Work order
Scan the entries below. Return every line that includes "thumb".

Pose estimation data

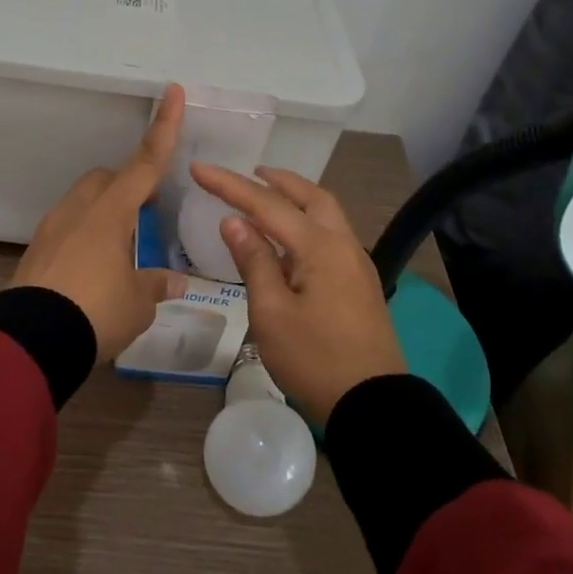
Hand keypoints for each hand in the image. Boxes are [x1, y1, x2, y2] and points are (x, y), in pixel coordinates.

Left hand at [14, 85, 187, 361]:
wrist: (29, 342)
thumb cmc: (95, 312)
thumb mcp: (137, 303)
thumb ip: (155, 285)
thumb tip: (174, 281)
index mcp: (110, 213)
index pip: (145, 164)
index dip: (164, 129)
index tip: (172, 92)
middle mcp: (79, 211)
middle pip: (105, 178)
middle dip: (127, 184)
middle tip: (146, 210)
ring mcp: (51, 230)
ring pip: (83, 202)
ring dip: (104, 213)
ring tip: (121, 249)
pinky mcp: (34, 253)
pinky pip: (66, 229)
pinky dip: (84, 237)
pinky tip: (93, 270)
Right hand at [188, 164, 404, 424]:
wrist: (373, 406)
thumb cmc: (314, 359)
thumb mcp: (272, 313)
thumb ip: (254, 261)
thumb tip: (234, 222)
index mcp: (320, 247)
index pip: (267, 205)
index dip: (230, 185)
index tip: (199, 168)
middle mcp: (343, 245)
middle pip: (311, 196)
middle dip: (277, 181)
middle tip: (248, 173)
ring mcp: (356, 265)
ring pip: (326, 214)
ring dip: (296, 199)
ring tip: (267, 198)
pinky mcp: (359, 284)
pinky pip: (331, 236)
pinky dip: (306, 222)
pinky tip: (288, 241)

Task answer
thumb cmc: (95, 312)
thumb mcp: (137, 303)
thumb ip: (155, 285)
thumb tip: (174, 281)
thumb cmc: (314, 359)
thumb mcp: (272, 313)
thumb ip: (254, 261)
thumb tip: (234, 222)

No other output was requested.